In order to conserve medical supplies and resources for response to the COVID-19 emergency, Gov. DeSantis directed in another March 20 executive order (EO 20-72) that health care practitioners refrain from providing any surgery or procedure that is “medically unnecessary, non-urgent or non-emergency…”

“Accordingly, all health care practitioners licensed in the State of Florida, including dentists, shall immediately cease performing these elective services,” according to the order.

The order lists some endoscopy, most cataract and lens surgeries, non-urgent spine and orthopedic surgeries, and cosmetic procedures as being among procedures to be delayed while the order remains in effect.
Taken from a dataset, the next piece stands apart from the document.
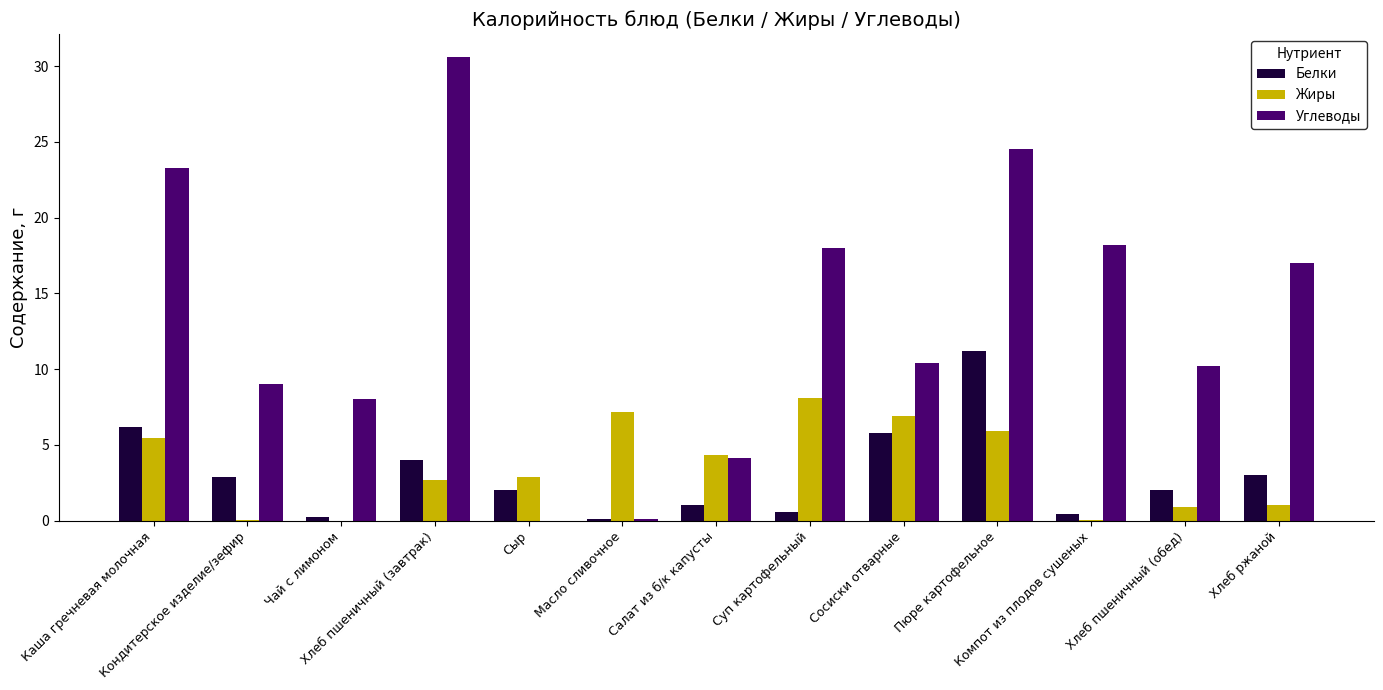

What is the maximum value for Жиры?

8.1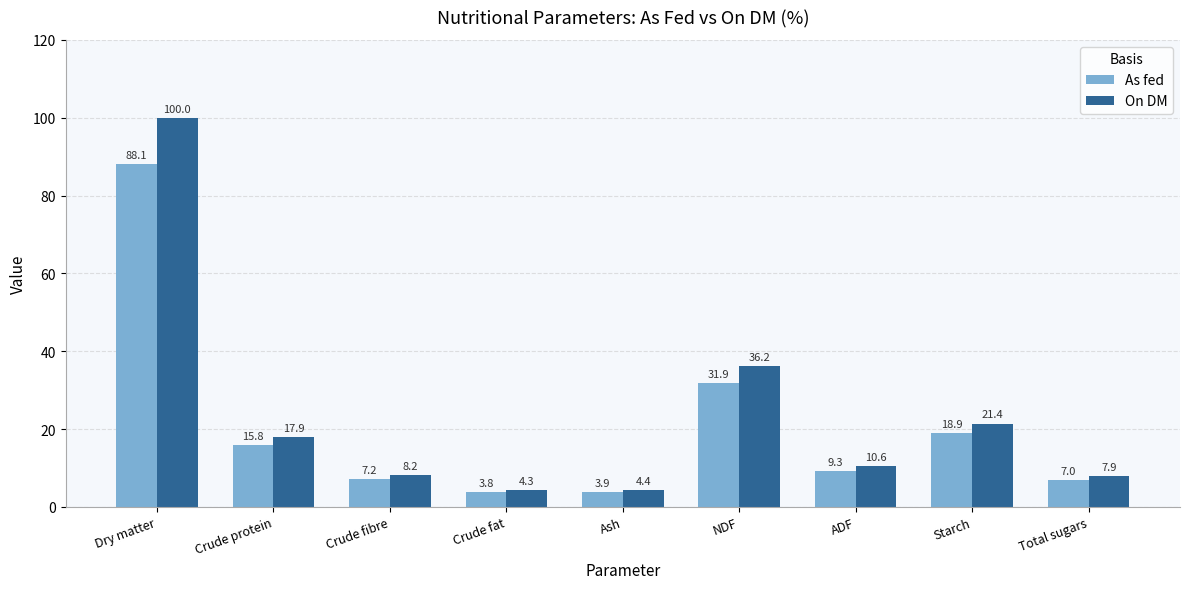

Reading right to left, list all the values displayed in this chart.

As fed: 7.0	18.9	9.3	31.9	3.9	3.8	7.2	15.8	88.1
On DM: 7.9	21.4	10.6	36.2	4.4	4.3	8.2	17.9	100.0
Broward County and Palm Beach County closures

Also issued on March 20 was an executive order applying to Broward and Palm Beach counties.

Gov. DeSantis noted in the order (EO 20-70) that the two counties “seek to harmonize with Miami-Dade County which has already restricted access to venue and closed its beaches to public access due to the risk of community spread (of COVID-19).”

The order directs the closing of on-premise services to customers at all Broward County and Palm Beach County restaurants, bars, banquet halls, breweries, cafeterias and any other alcohol and/or food service businesses with seating for more than 10 people. The measure however provides for the businesses to operate their kitchens for delivery services.

For grocery stores, pharmacies, gas stations and convenience stores with seating for 10 people for alcohol and/or food service, the order’s restrictions apply to the sections of the business providing these services.

Exempted from the order are restaurants in connection with “essential services” such as airports, port facilities, and hospitals.

The order also provides for the closure of not only beaches within the two counties but movie theaters, concert houses, auditoriums, playhouses, bowling alleys, arcades, and gyms. 

Residential building amenity gyms, those in fire or police stations, those within single-occupant office buildings, and those set up for 10 persons or less in connection with hotels are exempt from the order.

EO 20-70 provides for administrators of the two counties to modify or remove the stated closures.